My friend is herself morbidly obese, smokes, drinks a lot, takes no exercise, looks 15 years older than she is and is on anti-depressants so I don't even think she knows what a healthy lifestyle is.

I want to help but think if Imention it she will think I'm criticising her and fall out with me.

OP posts:
tortoiseonthehalfshell · 23/07/2010 11:17

How do they get no exercise? Aren't they in school?

RedArsedBaboon · 23/07/2010 11:17

It is a shame, but you have to let her get on with it really. Awful for the kids to be obese and she not seeming to care. Serve your own healthy meals and if she chooses them to have junk, let her pay for it.

PerpetuallyAnnoyedByHeadlice · 23/07/2010 11:19

thats all very very sad but i am not sure what you can do TBH, the school/HV/GP probably already know all this but there is little they can do if she will not take advice on board and make changes

could you offer to teach the DC how to make their own healthier pizza, with lots of veg on, or healthier wedges instead of chips, own fish fingers from cubes of salmon dipped in egg and crumbs and oven baked etc?
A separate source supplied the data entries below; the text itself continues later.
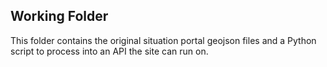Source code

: ## Working Folder

This folder contains the original situation portal geojson files and a Python script to process into an API the site can run on. 
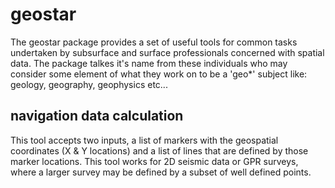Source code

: # geostar
The geostar package provides a set of useful tools for common tasks undertaken by subsurface and surface professionals concerned with spatial data. The package talkes it's name from these individuals who may consider some element of what they work on to be a 'geo*' subject like: geology, geography, geophysics etc...

## navigation data calculation

This tool accepts two inputs, a list of markers with the geospatial coordinates (X & Y locations) and a list of lines that are defined by those marker locations. This tool works for 2D seismic data or GPR surveys, where a larger survey may be defined by a subset of well defined points.
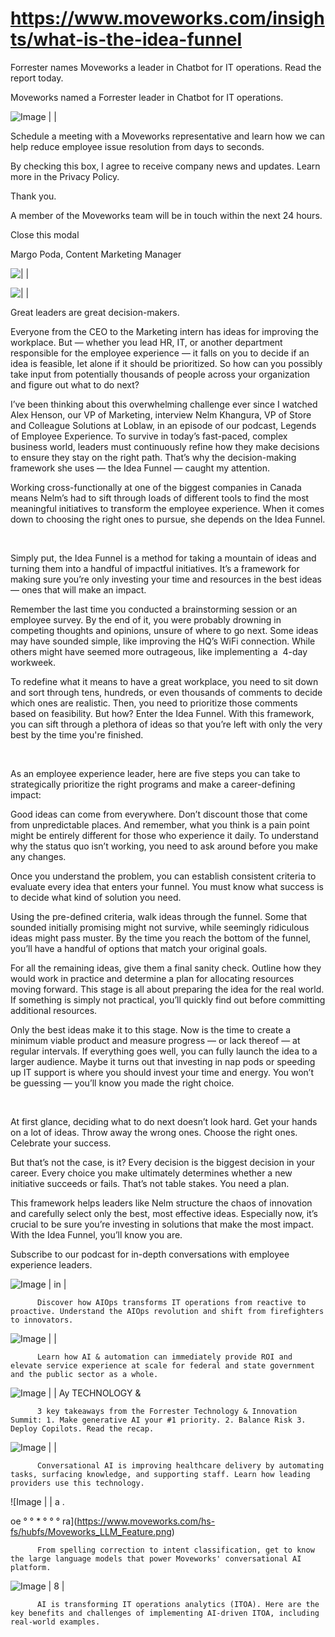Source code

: # https://www.moveworks.com/insights/what-is-the-idea-funnel

Forrester names Moveworks a leader in Chatbot for IT operations. Read the report today.

Moveworks named a Forrester leader in Chatbot for IT operations. 

![Image |  | ](https://www.moveworks.com/hubfs/img/site/qr-demo.png)

Schedule a meeting with a Moveworks representative and learn how we can help reduce employee issue resolution from days to seconds.

By checking this box, I agree to receive company news and updates. Learn more in the Privacy Policy.

Thank you.

A member of the Moveworks team will be in touch within the next 24 hours.



  Close this modal
  



Margo Poda, Content Marketing Manager


![ |  | ](https://www.moveworks.com/hubfs/Idea%20Funnel_V1_FINAL.png)

![ |  | ](https://www.moveworks.com/hubfs/Idea%20Funnel_V1_FINAL.png)

Great leaders are great decision-makers.

Everyone from the CEO to the Marketing intern has ideas for improving the workplace. But — whether you lead HR, IT, or another department responsible for the employee experience — it falls on you to decide if an idea is feasible, let alone if it should be prioritized. So how can you possibly take input from potentially thousands of people across your organization and figure out what to do next?

I’ve been thinking about this overwhelming challenge ever since I watched Alex Henson, our VP of Marketing, interview Nelm Khangura, VP of Store and Colleague Solutions at Loblaw, in an episode of our podcast, Legends of Employee Experience. To survive in today’s fast-paced, complex business world, leaders must continuously refine how they make decisions to ensure they stay on the right path. That’s why the decision-making framework she uses — the Idea Funnel — caught my attention.

Working cross-functionally at one of the biggest companies in Canada means Nelm’s had to sift through loads of different tools to find the most meaningful initiatives to transform the employee experience. When it comes down to choosing the right ones to pursue, she depends on the Idea Funnel.

 

Simply put, the Idea Funnel is a method for taking a mountain of ideas and turning them into a handful of impactful initiatives. It’s a framework for making sure you’re only investing your time and resources in the best ideas — ones that will make an impact.

Remember the last time you conducted a brainstorming session or an employee survey. By the end of it, you were probably drowning in competing thoughts and opinions, unsure of where to go next. Some ideas may have sounded simple, like improving the HQ’s WiFi connection. While others might have seemed more outrageous, like implementing a  4-day workweek. 

To redefine what it means to have a great workplace, you need to sit down and sort through tens, hundreds, or even thousands of comments to decide which ones are realistic. Then, you need to prioritize those comments based on feasibility. But how? Enter the Idea Funnel. With this framework, you can sift through a plethora of ideas so that you’re left with only the very best by the time you're finished.

 

As an employee experience leader, here are five steps you can take to strategically prioritize the right programs and make a career-defining impact:

Good ideas can come from everywhere. Don’t discount those that come from unpredictable places. And remember, what you think is a pain point might be entirely different for those who experience it daily. To understand why the status quo isn’t working, you need to ask around before you make any changes. 

Once you understand the problem, you can establish consistent criteria to evaluate every idea that enters your funnel. You must know what success is to decide what kind of solution you need. 

Using the pre-defined criteria, walk ideas through the funnel. Some that sounded initially promising might not survive, while seemingly ridiculous ideas might pass muster. By the time you reach the bottom of the funnel, you’ll have a handful of options that match your original goals.

For all the remaining ideas, give them a final sanity check. Outline how they would work in practice and determine a plan for allocating resources moving forward. This stage is all about preparing the idea for the real world. If something is simply not practical, you’ll quickly find out before committing additional resources.

Only the best ideas make it to this stage. Now is the time to create a minimum viable product and measure progress — or lack thereof — at regular intervals. If everything goes well, you can fully launch the idea to a larger audience. Maybe it turns out that investing in nap pods or speeding up IT support is where you should invest your time and energy. You won’t be guessing — you’ll know you made the right choice.

 

At first glance, deciding what to do next doesn’t look hard. Get your hands on a lot of ideas. Throw away the wrong ones. Choose the right ones. Celebrate your success. 

But that’s not the case, is it? Every decision is the biggest decision in your career. Every choice you make ultimately determines whether a new initiative succeeds or fails. That’s not table stakes. You need a plan. 

This framework helps leaders like Nelm structure the chaos of innovation and carefully select only the best, most effective ideas. Especially now, it’s crucial to be sure you’re investing in solutions that make the most impact. With the Idea Funnel, you’ll know you are.

Subscribe to our podcast for in-depth conversations with employee experience leaders.

![Image | in | ](https://www.moveworks.com/hs-fs/hubfs/AIOps-featured-image.png)


          Discover how AIOps transforms IT operations from reactive to proactive. Understand the AIOps revolution and shift from firefighters to innovators.
        

![Image |  | ](https://www.moveworks.com/hs-fs/hubfs/Public-Sector-Convo-AI.png)


          Learn how AI & automation can immediately provide ROI and elevate service experience at scale for federal and state government and the public sector as a whole.
        

![Image |  | Ay
TECHNOLOGY &](https://www.moveworks.com/hs-fs/hubfs/Forrester%20T%26I%20%281%29.png)


          3 key takeaways from the Forrester Technology & Innovation Summit: 1. Make generative AI your #1 priority. 2. Balance Risk 3. Deploy Copilots. Read the recap.
        

![Image |  | ](https://www.moveworks.com/hs-fs/hubfs/healthcare-test.png)


          Conversational AI is improving healthcare delivery by automating tasks, surfacing knowledge, and supporting staff. Learn how leading providers use this technology.
        

![Image |  | a .

oe
°
°
*
°
°
°
ra](https://www.moveworks.com/hs-fs/hubfs/Moveworks_LLM_Feature.png)


          From spelling correction to intent classification, get to know the large language models that power Moveworks' conversational AI platform.
        

![Image | 8 | ](https://www.moveworks.com/hs-fs/hubfs/ITOA_feature.png)


          AI is transforming IT operations analytics (ITOA). Here are the key benefits and challenges of implementing AI-driven ITOA, including real-world examples.
        

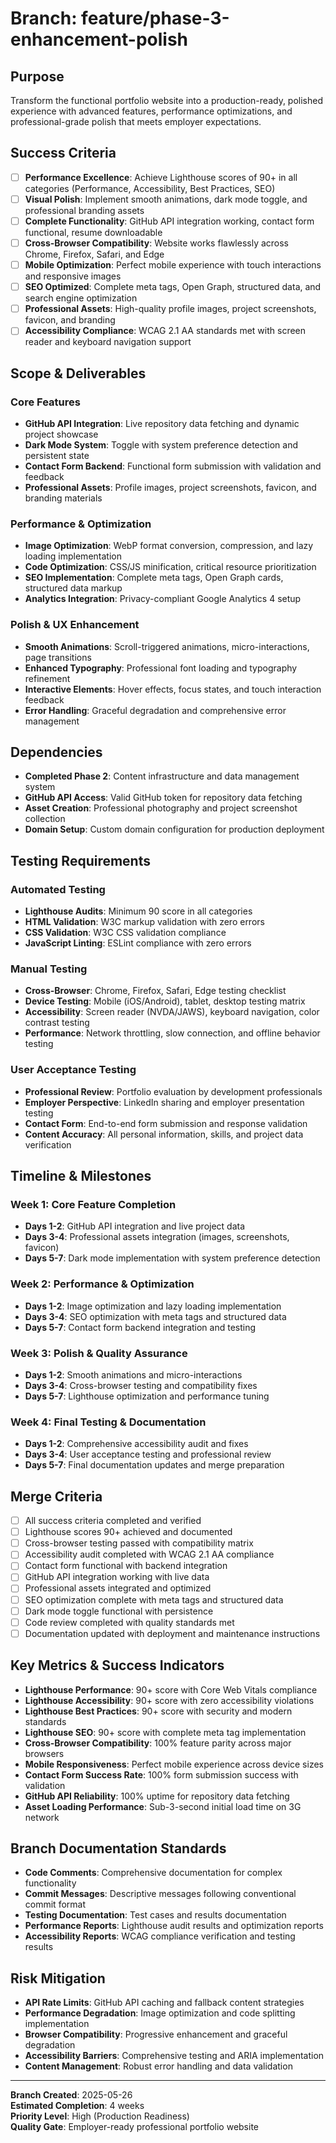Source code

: # Branch: feature/phase-3-enhancement-polish

## Purpose
Transform the functional portfolio website into a production-ready, polished experience with advanced features, performance optimizations, and professional-grade polish that meets employer expectations.

## Success Criteria
- [ ] **Performance Excellence**: Achieve Lighthouse scores of 90+ in all categories (Performance, Accessibility, Best Practices, SEO)
- [ ] **Visual Polish**: Implement smooth animations, dark mode toggle, and professional branding assets
- [ ] **Complete Functionality**: GitHub API integration working, contact form functional, resume downloadable
- [ ] **Cross-Browser Compatibility**: Website works flawlessly across Chrome, Firefox, Safari, and Edge
- [ ] **Mobile Optimization**: Perfect mobile experience with touch interactions and responsive images
- [ ] **SEO Optimized**: Complete meta tags, Open Graph, structured data, and search engine optimization
- [ ] **Professional Assets**: High-quality profile images, project screenshots, favicon, and branding
- [ ] **Accessibility Compliance**: WCAG 2.1 AA standards met with screen reader and keyboard navigation support

## Scope & Deliverables

### Core Features
- **GitHub API Integration**: Live repository data fetching and dynamic project showcase
- **Dark Mode System**: Toggle with system preference detection and persistent state
- **Contact Form Backend**: Functional form submission with validation and feedback
- **Professional Assets**: Profile images, project screenshots, favicon, and branding materials

### Performance & Optimization
- **Image Optimization**: WebP format conversion, compression, and lazy loading implementation
- **Code Optimization**: CSS/JS minification, critical resource prioritization
- **SEO Implementation**: Complete meta tags, Open Graph cards, structured data markup
- **Analytics Integration**: Privacy-compliant Google Analytics 4 setup

### Polish & UX Enhancement
- **Smooth Animations**: Scroll-triggered animations, micro-interactions, page transitions
- **Enhanced Typography**: Professional font loading and typography refinement
- **Interactive Elements**: Hover effects, focus states, and touch interaction feedback
- **Error Handling**: Graceful degradation and comprehensive error management

## Dependencies
- **Completed Phase 2**: Content infrastructure and data management system
- **GitHub API Access**: Valid GitHub token for repository data fetching
- **Asset Creation**: Professional photography and project screenshot collection
- **Domain Setup**: Custom domain configuration for production deployment

## Testing Requirements

### Automated Testing
- **Lighthouse Audits**: Minimum 90 score in all categories
- **HTML Validation**: W3C markup validation with zero errors
- **CSS Validation**: W3C CSS validation compliance
- **JavaScript Linting**: ESLint compliance with zero errors

### Manual Testing
- **Cross-Browser**: Chrome, Firefox, Safari, Edge testing checklist
- **Device Testing**: Mobile (iOS/Android), tablet, desktop testing matrix
- **Accessibility**: Screen reader (NVDA/JAWS), keyboard navigation, color contrast testing
- **Performance**: Network throttling, slow connection, and offline behavior testing

### User Acceptance Testing
- **Professional Review**: Portfolio evaluation by development professionals
- **Employer Perspective**: LinkedIn sharing and employer presentation testing
- **Contact Form**: End-to-end form submission and response validation
- **Content Accuracy**: All personal information, skills, and project data verification

## Timeline & Milestones

### Week 1: Core Feature Completion
- **Days 1-2**: GitHub API integration and live project data
- **Days 3-4**: Professional assets integration (images, screenshots, favicon)
- **Days 5-7**: Dark mode implementation with system preference detection

### Week 2: Performance & Optimization
- **Days 1-2**: Image optimization and lazy loading implementation
- **Days 3-4**: SEO optimization with meta tags and structured data
- **Days 5-7**: Contact form backend integration and testing

### Week 3: Polish & Quality Assurance
- **Days 1-2**: Smooth animations and micro-interactions
- **Days 3-4**: Cross-browser testing and compatibility fixes
- **Days 5-7**: Lighthouse optimization and performance tuning

### Week 4: Final Testing & Documentation
- **Days 1-2**: Comprehensive accessibility audit and fixes
- **Days 3-4**: User acceptance testing and professional review
- **Days 5-7**: Final documentation updates and merge preparation

## Merge Criteria
- [ ] All success criteria completed and verified
- [ ] Lighthouse scores 90+ achieved and documented
- [ ] Cross-browser testing passed with compatibility matrix
- [ ] Accessibility audit completed with WCAG 2.1 AA compliance
- [ ] Contact form functional with backend integration
- [ ] GitHub API integration working with live data
- [ ] Professional assets integrated and optimized
- [ ] SEO optimization complete with meta tags and structured data
- [ ] Dark mode toggle functional with persistence
- [ ] Code review completed with quality standards met
- [ ] Documentation updated with deployment and maintenance instructions

## Key Metrics & Success Indicators
- **Lighthouse Performance**: 90+ score with Core Web Vitals compliance
- **Lighthouse Accessibility**: 90+ score with zero accessibility violations
- **Lighthouse Best Practices**: 90+ score with security and modern standards
- **Lighthouse SEO**: 90+ score with complete meta tag implementation
- **Cross-Browser Compatibility**: 100% feature parity across major browsers
- **Mobile Responsiveness**: Perfect mobile experience across device sizes
- **Contact Form Success Rate**: 100% form submission success with validation
- **GitHub API Reliability**: 100% uptime for repository data fetching
- **Asset Loading Performance**: Sub-3-second initial load time on 3G network

## Branch Documentation Standards
- **Code Comments**: Comprehensive documentation for complex functionality
- **Commit Messages**: Descriptive messages following conventional commit format
- **Testing Documentation**: Test cases and results documentation
- **Performance Reports**: Lighthouse audit results and optimization reports
- **Accessibility Reports**: WCAG compliance verification and testing results

## Risk Mitigation
- **API Rate Limits**: GitHub API caching and fallback content strategies
- **Performance Degradation**: Image optimization and code splitting implementation
- **Browser Compatibility**: Progressive enhancement and graceful degradation
- **Accessibility Barriers**: Comprehensive testing and ARIA implementation
- **Content Management**: Robust error handling and data validation

---

**Branch Created**: 2025-05-26  
**Estimated Completion**: 4 weeks  
**Priority Level**: High (Production Readiness)  
**Quality Gate**: Employer-ready professional portfolio website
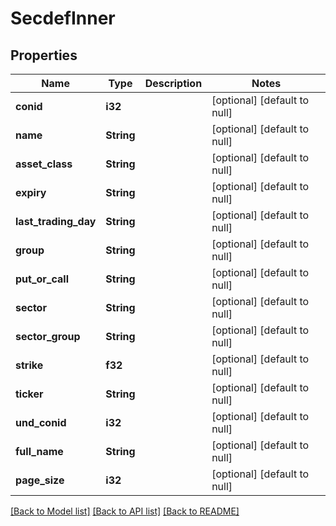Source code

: # SecdefInner

## Properties
Name | Type | Description | Notes
------------ | ------------- | ------------- | -------------
**conid** | **i32** |  | [optional] [default to null]
**name** | **String** |  | [optional] [default to null]
**asset_class** | **String** |  | [optional] [default to null]
**expiry** | **String** |  | [optional] [default to null]
**last_trading_day** | **String** |  | [optional] [default to null]
**group** | **String** |  | [optional] [default to null]
**put_or_call** | **String** |  | [optional] [default to null]
**sector** | **String** |  | [optional] [default to null]
**sector_group** | **String** |  | [optional] [default to null]
**strike** | **f32** |  | [optional] [default to null]
**ticker** | **String** |  | [optional] [default to null]
**und_conid** | **i32** |  | [optional] [default to null]
**full_name** | **String** |  | [optional] [default to null]
**page_size** | **i32** |  | [optional] [default to null]

[[Back to Model list]](../README.md#documentation-for-models) [[Back to API list]](../README.md#documentation-for-api-endpoints) [[Back to README]](../README.md)


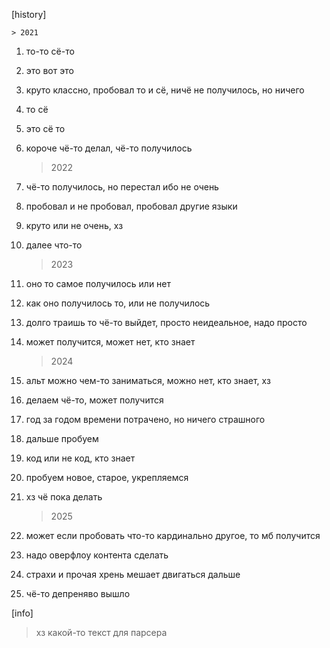 [history]

    > 2021

1. то-то сё-то
2. это вот это
3. круто классно, пробовал то и сё, ничё не получилось, но ничего
4. то сё
5. это сё то
6. короче чё-то делал, чё-то получилось

   > 2022

7. чё-то получилось, но перестал ибо не очень
8. пробовал и не пробовал, пробовал другие языки
9. круто или не очень, хз
10. далее что-то

    > 2023

11. оно то самое получилось или нет
12. как оно получилось то, или не получилось
13. долго траишь то чё-то выйдет, просто неидеальное, надо просто
14. может получится, может нет, кто знает

    > 2024

15. альт можно чем-то заниматься, можно нет, кто знает, хз
16. делаем чё-то, может получится
17. год за годом времени потрачено, но ничего страшного
18. дальше пробуем
19. код или не код, кто знает
20. пробуем новое, старое, укрепляемся
21. хз чё пока делать

    > 2025

22. может если пробовать что-то кардинально другое, то мб получится
23. надо оверфлоу контента сделать
24. страхи и прочая хрень мешает двигаться дальше
25. чё-то депреняво вышло

[info]

> хз какой-то текст для парсера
MathsMadMummy · 23/07/2010 11:24

how frustrating. don't think you can really do much, but I like the idea of making your own 'healthy junk food' with them.

it made a bit of difference with my DSDs - always served junk food at their mums and as DH is the NRP he has felt pretty powerless to change it. but they help with cooking here and they do eat healthier.

TheCrackFox · 23/07/2010 11:32

It is upsetting but realistically I don't think you can really do anything. The school will be aware of the problem.

foreverastudent · 23/07/2010 11:32

tortoise- I suppose there will be PE at school but it wouldn't surprise me if they have no energy for it and get sick notes.

I mean outside that, they dont do any clubs or go on walks or do any activities at the weekends or during the holidays. They sit around their flat all evenings/weekends.

OP posts:
gobsmackedetal · 23/07/2010 11:47

it sounds like your friend's antidepressants are not really working. Maybe, if she's a really close friend, you could talk to her about that and whether she shoudl be prescribed something stronger or get more/ better aimed counselling. The children's problems are only a symptom

foreverastudent · 23/07/2010 11:58

She's only been on them for a short while. She says she does need counselling but the GP just hands out pills.

OP posts:
MrsGangly · 23/07/2010 12:07

To be fair to the GP, there is often no counselling available for people to be referred to.

It is such a difficult situation though. I liked the idea of encouraging the children to cook but, if she's not willing or able to change things right now, I'm sadly not sure of anything else you can do. All very sad.